“As of today, there has been no withdrawal of mercenaries, or foreign fighters, but plans are being prepared for withdrawal, notably by Libya's Joint Military Commission, the JMC or five plus five,” Gagnon said during a UN Security Council (UNSC) Arria formula meeting on the departure of foreign combatants from Libya.
She noted that "the joint military commission is due to further discuss a precise plan for the sequencing of the withdrawal of the mercenaries. A phased structure for this, and disarmament prior to withdrawal, is the subject of further negotiations between the parties.”
Gagnon has called upon the UNSC to identify all stakeholders, including Sudan and Chad, which should provide for an orderly withdrawal process to avoid destabilization in Libya and in neighboring countries.
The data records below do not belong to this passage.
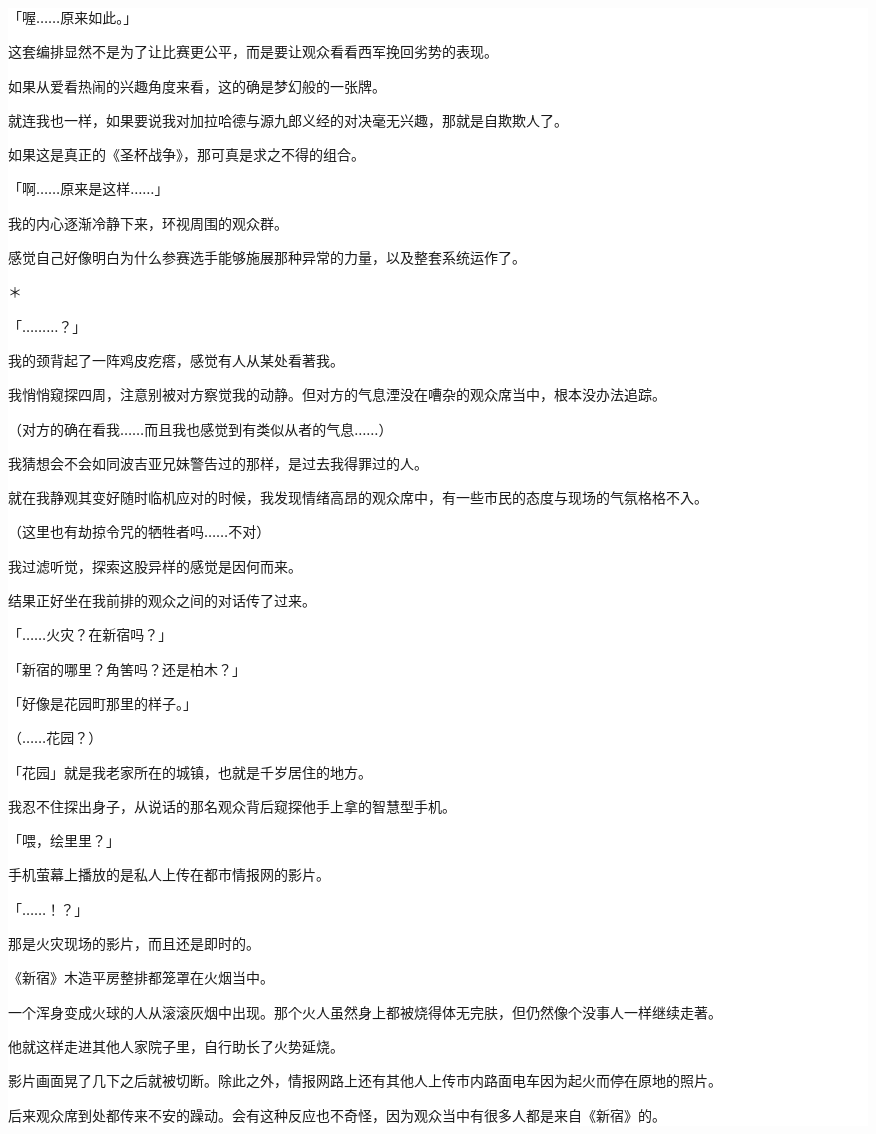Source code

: 「喔……原来如此。」

这套编排显然不是为了让比赛更公平，而是要让观众看看西军挽回劣势的表现。

如果从爱看热闹的兴趣角度来看，这的确是梦幻般的一张牌。

就连我也一样，如果要说我对加拉哈德与源九郎义经的对决毫无兴趣，那就是自欺欺人了。

如果这是真正的《圣杯战争》，那可真是求之不得的组合。

「啊……原来是这样……」

我的内心逐渐冷静下来，环视周围的观众群。

感觉自己好像明白为什么参赛选手能够施展那种异常的力量，以及整套系统运作了。

＊

「………？」

我的颈背起了一阵鸡皮疙瘩，感觉有人从某处看著我。

我悄悄窥探四周，注意别被对方察觉我的动静。但对方的气息湮没在嘈杂的观众席当中，根本没办法追踪。

（对方的确在看我……而且我也感觉到有类似从者的气息……）

我猜想会不会如同波吉亚兄妹警告过的那样，是过去我得罪过的人。

就在我静观其变好随时临机应对的时候，我发现情绪高昂的观众席中，有一些市民的态度与现场的气氛格格不入。

（这里也有劫掠令咒的牺牲者吗……不对）

我过滤听觉，探索这股异样的感觉是因何而来。

结果正好坐在我前排的观众之间的对话传了过来。

「……火灾？在新宿吗？」

「新宿的哪里？角筈吗？还是柏木？」

「好像是花园町那里的样子。」

（……花园？）

「花园」就是我老家所在的城镇，也就是千岁居住的地方。

我忍不住探出身子，从说话的那名观众背后窥探他手上拿的智慧型手机。

「喂，绘里里？」

手机萤幕上播放的是私人上传在都市情报网的影片。

「……！？」

那是火灾现场的影片，而且还是即时的。

《新宿》木造平房整排都笼罩在火烟当中。

一个浑身变成火球的人从滚滚灰烟中出现。那个火人虽然身上都被烧得体无完肤，但仍然像个没事人一样继续走著。

他就这样走进其他人家院子里，自行助长了火势延烧。

影片画面晃了几下之后就被切断。除此之外，情报网路上还有其他人上传市内路面电车因为起火而停在原地的照片。

后来观众席到处都传来不安的躁动。会有这种反应也不奇怪，因为观众当中有很多人都是来自《新宿》的。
Sanctions against states that continue to contravene the UNSC resolutions on Libya, as well as threats of sanctions against key Libyans influencing the presence of mercenaries, are both a possible solution to the problem of highly-paid foreign fighters, Cagnon added.
In May, UN Special Envoy for Libya Jan Kubis said the withdrawal of foreign fighters and mercenaries had stalled, contributing to further division in the country, between the Government of National Accord (GNA) and the Libyan National Army (LNA) which signed a nationwide ceasefire agreement following talks held in October 2020 in Geneva.